An invisible and odorless radioactive gas that fluctuates daily. Radon is naturally occurring and found everywhere, impacting air quality.
Radon is the leading cause of lung cancer for non-smokers.
How does radon gas enter the home?
The uranium decay process that results in radon gas starts deep underground. Over time, radon gas travels up until it finally reaches the surface, which is often where homes are.
Home foundations and basements generally have different air pressure levels than the surrounding soil, which makes them act like vacuums for gases traveling through the soil.
Radon gas is drawn to homes on account of these forces, and can easily enter through cracks in basement flooring, foundations, pipes, and even water sources.
Once inside your home, radon gas will accumulate without proper ventilation in place. Radon concentration levels are compounded during the cold fall, winter, and spring months when homes are sealed for warmth.
Alarmingly, the winter months are also when people spend the most time indoors. School semesters are in full swing, offices are busy with employees who vacationed during the summer, and cold weather keeps people inside the comfort of home.
Finally, radon gas levels fluctuate throughout the day as well, with radon test results typically showing higher levels in the morning and lower levels at night.
What are the Health Effects of Radon?
When radon gas is inhaled into the lungsit decays into radioactive particles that release small bursts of energy. This energy is absorbed by nearby lung tissue, damaging the lung cells.

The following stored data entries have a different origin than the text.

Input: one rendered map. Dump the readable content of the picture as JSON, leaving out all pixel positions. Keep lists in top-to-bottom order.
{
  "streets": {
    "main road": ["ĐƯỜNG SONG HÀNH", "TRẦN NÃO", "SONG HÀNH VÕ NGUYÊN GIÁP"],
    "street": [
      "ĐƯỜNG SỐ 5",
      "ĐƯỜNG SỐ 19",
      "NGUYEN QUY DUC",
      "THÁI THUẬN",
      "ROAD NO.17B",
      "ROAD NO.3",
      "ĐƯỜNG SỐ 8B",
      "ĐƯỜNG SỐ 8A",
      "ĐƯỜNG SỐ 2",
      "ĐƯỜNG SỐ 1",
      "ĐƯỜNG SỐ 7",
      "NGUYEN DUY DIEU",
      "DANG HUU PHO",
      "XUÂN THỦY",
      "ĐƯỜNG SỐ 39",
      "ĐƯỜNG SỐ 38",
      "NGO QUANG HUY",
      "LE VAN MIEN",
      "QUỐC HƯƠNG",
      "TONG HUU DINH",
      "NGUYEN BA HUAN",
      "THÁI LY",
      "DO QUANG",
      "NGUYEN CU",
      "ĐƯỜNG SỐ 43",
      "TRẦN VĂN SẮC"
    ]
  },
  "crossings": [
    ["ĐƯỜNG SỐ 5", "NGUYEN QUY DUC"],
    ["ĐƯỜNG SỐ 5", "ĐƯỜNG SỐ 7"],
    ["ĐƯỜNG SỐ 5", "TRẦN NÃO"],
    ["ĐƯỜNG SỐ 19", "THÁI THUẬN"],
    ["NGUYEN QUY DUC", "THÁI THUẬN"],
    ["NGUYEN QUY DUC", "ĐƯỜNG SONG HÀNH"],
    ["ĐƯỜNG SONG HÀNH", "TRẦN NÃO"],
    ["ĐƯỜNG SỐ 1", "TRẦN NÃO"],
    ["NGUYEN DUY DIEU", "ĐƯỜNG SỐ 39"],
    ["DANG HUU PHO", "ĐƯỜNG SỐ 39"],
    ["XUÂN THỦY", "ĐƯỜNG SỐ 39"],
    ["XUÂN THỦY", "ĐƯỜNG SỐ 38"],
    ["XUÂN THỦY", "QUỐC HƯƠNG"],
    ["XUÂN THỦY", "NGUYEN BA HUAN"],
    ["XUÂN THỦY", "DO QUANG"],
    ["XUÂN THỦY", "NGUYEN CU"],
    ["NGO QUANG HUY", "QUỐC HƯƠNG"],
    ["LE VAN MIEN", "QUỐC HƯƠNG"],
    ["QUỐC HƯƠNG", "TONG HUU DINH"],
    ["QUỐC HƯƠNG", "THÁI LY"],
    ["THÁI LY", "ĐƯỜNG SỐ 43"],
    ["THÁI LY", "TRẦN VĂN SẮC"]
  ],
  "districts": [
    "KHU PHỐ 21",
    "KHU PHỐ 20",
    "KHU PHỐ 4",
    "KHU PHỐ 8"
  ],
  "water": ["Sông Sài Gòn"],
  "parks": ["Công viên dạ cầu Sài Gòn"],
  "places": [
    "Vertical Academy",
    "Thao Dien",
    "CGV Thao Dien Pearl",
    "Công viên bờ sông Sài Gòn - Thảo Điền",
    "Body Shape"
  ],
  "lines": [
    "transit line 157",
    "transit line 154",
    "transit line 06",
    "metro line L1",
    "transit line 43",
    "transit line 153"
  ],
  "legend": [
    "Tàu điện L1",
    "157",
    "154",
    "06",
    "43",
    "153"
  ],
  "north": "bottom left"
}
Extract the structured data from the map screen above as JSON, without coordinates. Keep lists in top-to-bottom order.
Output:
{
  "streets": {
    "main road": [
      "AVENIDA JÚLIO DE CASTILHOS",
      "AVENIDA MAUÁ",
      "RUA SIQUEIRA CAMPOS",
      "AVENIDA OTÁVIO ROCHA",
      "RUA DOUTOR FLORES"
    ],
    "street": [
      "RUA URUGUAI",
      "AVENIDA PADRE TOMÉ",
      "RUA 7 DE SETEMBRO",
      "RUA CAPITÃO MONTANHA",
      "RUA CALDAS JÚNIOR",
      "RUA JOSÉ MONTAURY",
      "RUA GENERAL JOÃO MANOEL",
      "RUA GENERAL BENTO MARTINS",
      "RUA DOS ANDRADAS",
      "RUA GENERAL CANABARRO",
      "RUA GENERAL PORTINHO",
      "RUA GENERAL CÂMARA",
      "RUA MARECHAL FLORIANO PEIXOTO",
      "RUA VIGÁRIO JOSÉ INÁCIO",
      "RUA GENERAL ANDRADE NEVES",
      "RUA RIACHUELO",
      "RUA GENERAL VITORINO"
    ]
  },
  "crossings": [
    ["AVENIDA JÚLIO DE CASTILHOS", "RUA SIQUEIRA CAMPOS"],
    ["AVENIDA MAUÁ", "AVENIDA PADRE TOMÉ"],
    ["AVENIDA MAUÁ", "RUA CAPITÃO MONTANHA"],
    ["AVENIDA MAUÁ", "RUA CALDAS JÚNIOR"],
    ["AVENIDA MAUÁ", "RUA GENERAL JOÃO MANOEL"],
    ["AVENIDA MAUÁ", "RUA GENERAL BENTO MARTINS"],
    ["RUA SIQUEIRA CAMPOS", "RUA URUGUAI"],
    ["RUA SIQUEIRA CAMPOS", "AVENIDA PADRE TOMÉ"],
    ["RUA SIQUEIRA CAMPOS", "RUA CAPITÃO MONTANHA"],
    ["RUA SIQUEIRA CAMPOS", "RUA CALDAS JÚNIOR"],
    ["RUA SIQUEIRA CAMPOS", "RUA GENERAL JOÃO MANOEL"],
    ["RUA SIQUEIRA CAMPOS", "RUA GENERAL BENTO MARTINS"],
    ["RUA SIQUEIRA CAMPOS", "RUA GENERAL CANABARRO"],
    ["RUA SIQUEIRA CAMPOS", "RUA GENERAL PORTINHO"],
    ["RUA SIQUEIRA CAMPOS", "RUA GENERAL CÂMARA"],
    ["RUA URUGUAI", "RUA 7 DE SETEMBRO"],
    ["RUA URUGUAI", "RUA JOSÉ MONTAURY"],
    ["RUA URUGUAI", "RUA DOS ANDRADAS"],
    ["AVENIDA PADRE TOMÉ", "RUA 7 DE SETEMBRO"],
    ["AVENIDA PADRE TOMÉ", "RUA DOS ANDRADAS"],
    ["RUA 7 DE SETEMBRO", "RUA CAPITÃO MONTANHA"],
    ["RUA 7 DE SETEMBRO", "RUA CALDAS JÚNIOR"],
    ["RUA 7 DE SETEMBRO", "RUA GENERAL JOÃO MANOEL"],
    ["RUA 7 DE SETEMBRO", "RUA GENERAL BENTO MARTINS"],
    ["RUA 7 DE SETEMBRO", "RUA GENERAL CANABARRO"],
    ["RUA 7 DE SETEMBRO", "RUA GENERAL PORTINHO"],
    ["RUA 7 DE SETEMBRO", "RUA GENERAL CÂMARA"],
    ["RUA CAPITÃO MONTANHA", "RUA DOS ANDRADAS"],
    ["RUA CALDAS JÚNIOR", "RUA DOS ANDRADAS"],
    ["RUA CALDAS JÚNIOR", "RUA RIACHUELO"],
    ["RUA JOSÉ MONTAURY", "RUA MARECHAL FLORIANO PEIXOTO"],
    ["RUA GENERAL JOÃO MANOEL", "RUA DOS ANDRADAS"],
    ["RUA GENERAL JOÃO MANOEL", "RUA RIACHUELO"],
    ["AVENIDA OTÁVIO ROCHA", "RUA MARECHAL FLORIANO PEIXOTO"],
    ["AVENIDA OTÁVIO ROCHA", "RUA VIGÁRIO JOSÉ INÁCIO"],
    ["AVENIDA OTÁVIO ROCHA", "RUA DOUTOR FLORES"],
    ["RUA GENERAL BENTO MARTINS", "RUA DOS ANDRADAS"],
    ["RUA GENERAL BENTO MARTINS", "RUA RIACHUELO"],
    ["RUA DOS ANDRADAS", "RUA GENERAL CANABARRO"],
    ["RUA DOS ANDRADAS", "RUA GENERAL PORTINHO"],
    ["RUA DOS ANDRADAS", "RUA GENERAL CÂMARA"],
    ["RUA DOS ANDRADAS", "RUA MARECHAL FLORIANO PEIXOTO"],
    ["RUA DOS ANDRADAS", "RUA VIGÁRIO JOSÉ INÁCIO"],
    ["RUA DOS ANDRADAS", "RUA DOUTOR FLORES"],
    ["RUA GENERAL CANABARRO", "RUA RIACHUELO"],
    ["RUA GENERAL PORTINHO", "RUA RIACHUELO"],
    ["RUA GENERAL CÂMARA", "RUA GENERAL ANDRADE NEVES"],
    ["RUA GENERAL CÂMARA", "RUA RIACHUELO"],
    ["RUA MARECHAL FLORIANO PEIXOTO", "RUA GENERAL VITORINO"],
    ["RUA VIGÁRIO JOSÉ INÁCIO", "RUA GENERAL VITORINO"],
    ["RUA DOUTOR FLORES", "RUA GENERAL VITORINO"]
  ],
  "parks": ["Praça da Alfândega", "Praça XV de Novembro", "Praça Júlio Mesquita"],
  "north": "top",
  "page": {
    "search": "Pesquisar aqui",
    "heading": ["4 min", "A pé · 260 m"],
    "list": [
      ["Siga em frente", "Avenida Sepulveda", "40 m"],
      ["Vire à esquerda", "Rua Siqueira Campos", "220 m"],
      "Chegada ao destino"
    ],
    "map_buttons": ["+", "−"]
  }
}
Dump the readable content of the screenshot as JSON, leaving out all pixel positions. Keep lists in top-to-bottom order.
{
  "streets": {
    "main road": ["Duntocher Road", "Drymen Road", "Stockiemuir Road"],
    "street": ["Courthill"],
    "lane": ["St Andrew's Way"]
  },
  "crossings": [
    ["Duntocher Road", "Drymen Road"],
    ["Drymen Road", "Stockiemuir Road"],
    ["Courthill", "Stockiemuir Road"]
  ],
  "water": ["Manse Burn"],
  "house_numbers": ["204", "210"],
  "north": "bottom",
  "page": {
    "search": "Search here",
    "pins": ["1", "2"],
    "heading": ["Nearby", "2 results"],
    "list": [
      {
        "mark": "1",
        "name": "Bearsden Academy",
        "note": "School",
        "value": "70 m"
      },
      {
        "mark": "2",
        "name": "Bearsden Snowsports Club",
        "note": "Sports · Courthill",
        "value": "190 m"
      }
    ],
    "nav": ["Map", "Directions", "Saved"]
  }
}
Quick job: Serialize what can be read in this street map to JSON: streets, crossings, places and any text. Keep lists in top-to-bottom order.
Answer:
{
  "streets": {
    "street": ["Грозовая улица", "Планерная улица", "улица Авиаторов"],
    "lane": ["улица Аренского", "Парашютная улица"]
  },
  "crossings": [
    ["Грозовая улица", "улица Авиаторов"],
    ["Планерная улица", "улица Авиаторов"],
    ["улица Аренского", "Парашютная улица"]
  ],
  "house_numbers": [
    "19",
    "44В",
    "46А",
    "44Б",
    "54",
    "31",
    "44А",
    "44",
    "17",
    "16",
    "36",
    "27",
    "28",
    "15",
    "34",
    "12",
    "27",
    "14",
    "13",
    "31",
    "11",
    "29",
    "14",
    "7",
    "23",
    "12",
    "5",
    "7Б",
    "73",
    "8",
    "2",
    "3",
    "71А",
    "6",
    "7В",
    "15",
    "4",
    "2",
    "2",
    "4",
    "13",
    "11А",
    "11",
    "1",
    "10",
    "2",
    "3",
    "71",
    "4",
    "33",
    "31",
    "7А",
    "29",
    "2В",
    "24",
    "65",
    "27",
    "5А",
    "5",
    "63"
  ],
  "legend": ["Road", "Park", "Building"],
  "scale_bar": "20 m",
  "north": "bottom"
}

When cells are damaged, they have the potential to result in cancer when they reproduce.
Radon exposure is the #1 cause of lung cancer in non-smokers. Exposure to high levels of radon in indoor air results in an increased risk of developing lung cancer. The risk of cancer depends on the level of radon and how long a person is exposed to those levels.
Exposure to radon and tobacco use together can significantly increase your risk of lung cancer. For example, if you are a lifelong smoker your risk of getting lung cancer is 1 in 10. If you add long-term exposure to a high level of radon, your risk becomes 1 in 3. As a non-smoker, your lifetime lung cancer risk at the same high radon level is 1 in 20.
What is the Current Canadian Guideline for Radon in Indoor Air?
The Canadian guideline for radon in indoor air for dwellings is 200 Becquerels per cubic meter (200 Bq/m3). A Becquerel is a unit that measures the emission of radiation per second. The radon level in a dwelling should not be above the guideline. While the health risk from radon exposure below the Canadian guideline is small there is no level that is risk-free. It is the choice of each homeowner to decide what level of radon exposure they are willing to accept. The chart below compares the risk of dying of radon-induced lung cancer to other better-known risks such as car accidents, carbon monoxide, and house fires. The risk of lung cancer from radon gas exposure is significant but preventable. The only way to know your radon level is to test and if high levels are found take action to reduce them.
How Much Will it Cost to Reduce the Level of Radon in my Home?
The cost of radon reduction depends on the size and design of a home and the work that is needed. These costs typically range from $2000 to $4000.